I know, I know. The innocent-and-the-billionaire has been done to death. First up, Keisha is no innocent. She is a smart-mouth, streetwise, intelligent and driven woman who is not about to be led down anyone’s primrose path. But having said that, she has the wind knocked out of her by the force of her attraction to Tristan White (hah! the choice of surname, again demonstrating the author’s humor)and embarks on an unconventional relationship, being indoctrinated into the exciting and pleasurable world of BDSM. And, as was the case in that other Fifty Shades series, she is as surprised as anyone that she loves “all that kinky shit”.

L.V. Lewis walks us through her internal monologue and has Keisha thinking things that you could totally imagine you might think if presented with an extremely attractive new lover who just happens to want to tie you up and “punish” you a little bit. The exchanges between Tristan and Keisha were humorous, sexy, clever and oh-so-true-to-life, considering the utter unlikelihood of the situation. And I don’t mind telling you that the sex scenes increased my pulse, I mean, considerably. And hey, I write sex scenes, so I know how clinical the writing of it can be, but the reading of these . . . let’s just say, not clinical. At all.
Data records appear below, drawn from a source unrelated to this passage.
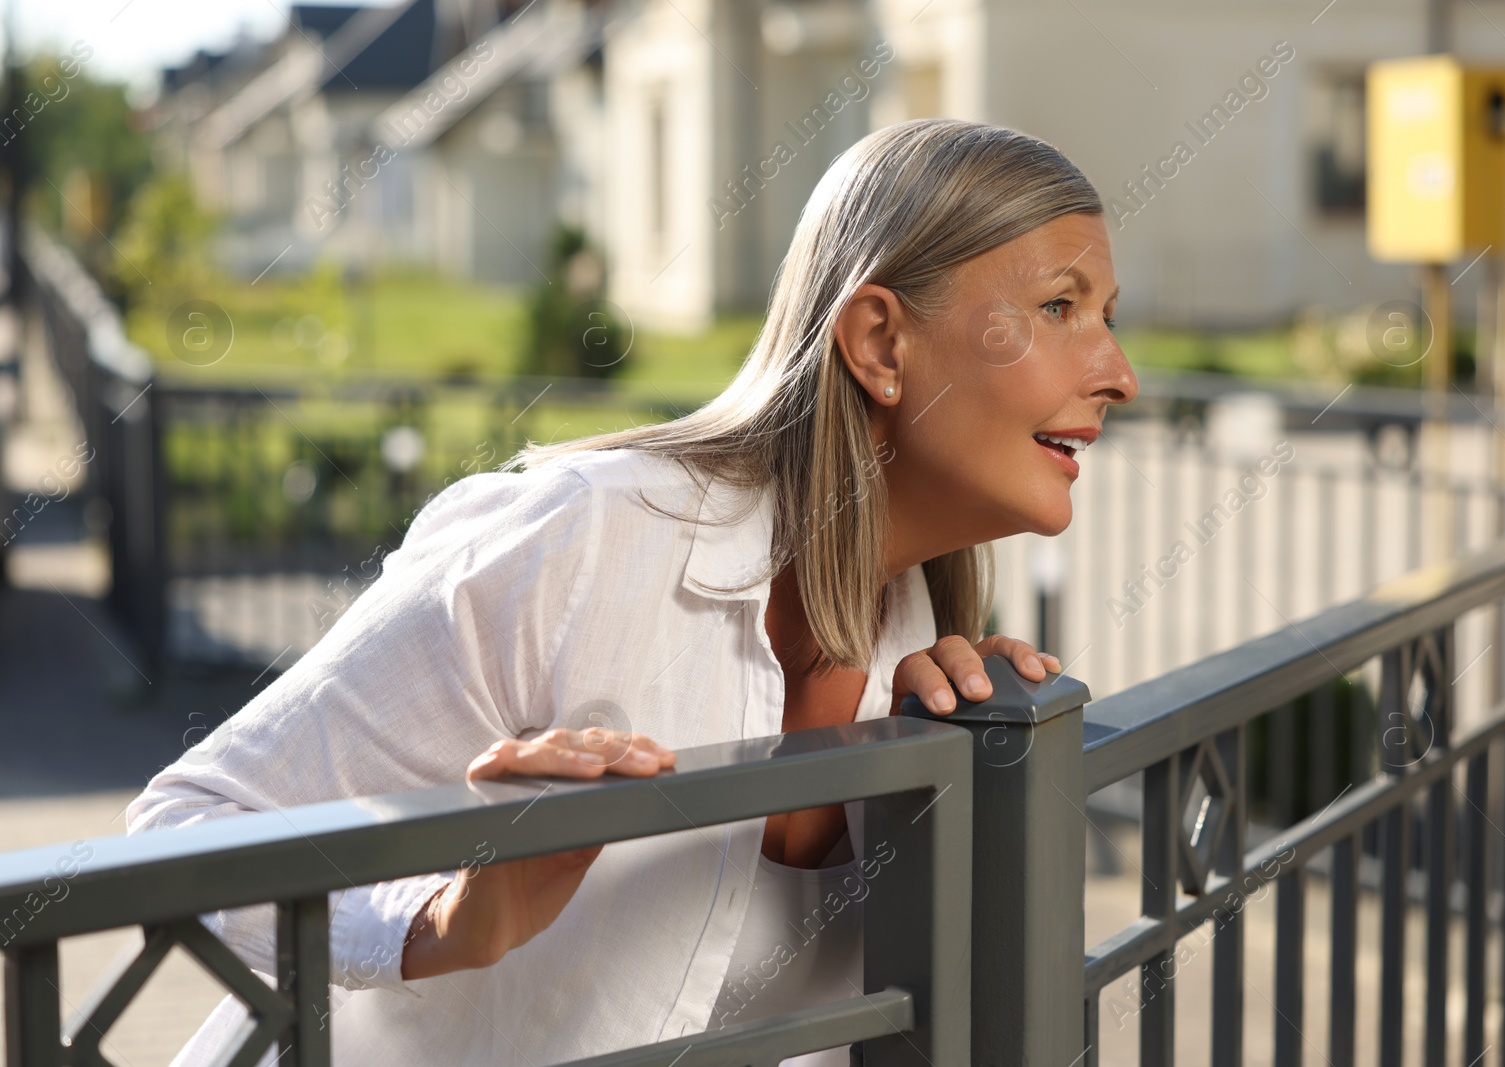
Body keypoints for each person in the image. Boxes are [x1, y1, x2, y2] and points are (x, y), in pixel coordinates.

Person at [129, 116, 1138, 1066]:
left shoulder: (924, 654)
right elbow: (186, 827)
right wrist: (440, 918)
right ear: (879, 342)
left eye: (1104, 317)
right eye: (1059, 306)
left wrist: (994, 766)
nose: (1119, 373)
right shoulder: (585, 536)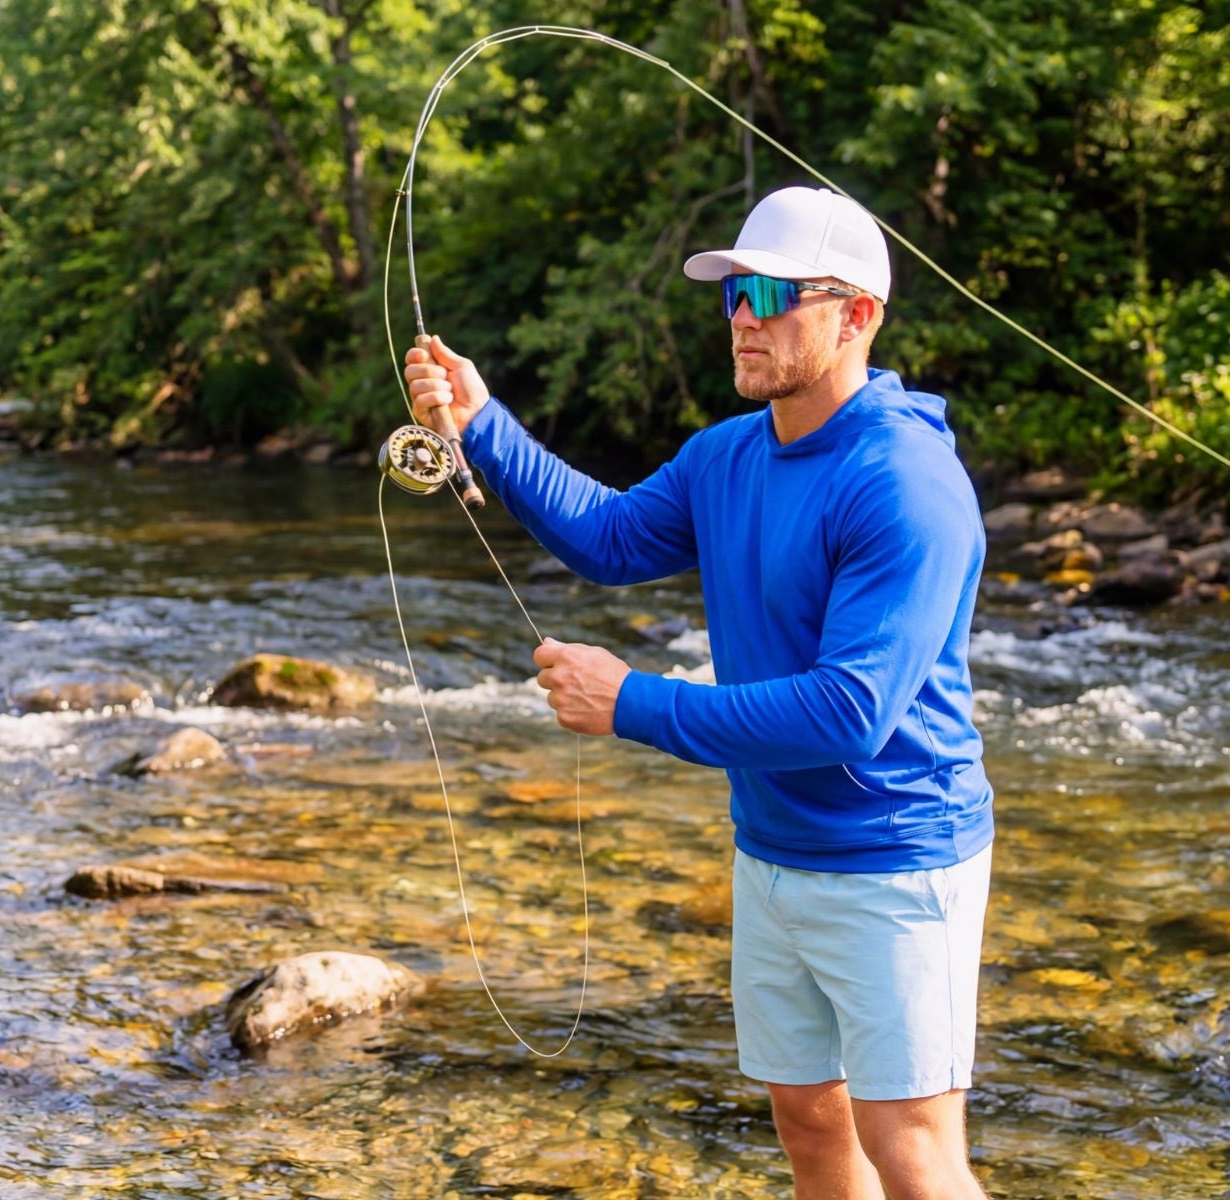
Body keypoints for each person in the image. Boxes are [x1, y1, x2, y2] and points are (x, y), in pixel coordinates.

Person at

Having read the other Fifty Shades series, I know what is likely to happen between Keisha and Tristan, but already it’s clear that L.V. Lewis is an artist in her own right, not someone doing a cheap knock-off, because the places where she chose to depart from the other series (not just the obvious – like the interracial relationship, girl-from-the-‘hood aspect) were smart choices. So now I’m curious to see in the remaining parts of the quadrilogy where she goes. My only complaint is that there will be three remaining parts (I hate series) but who the heck am I kidding? I’m going to buy them all.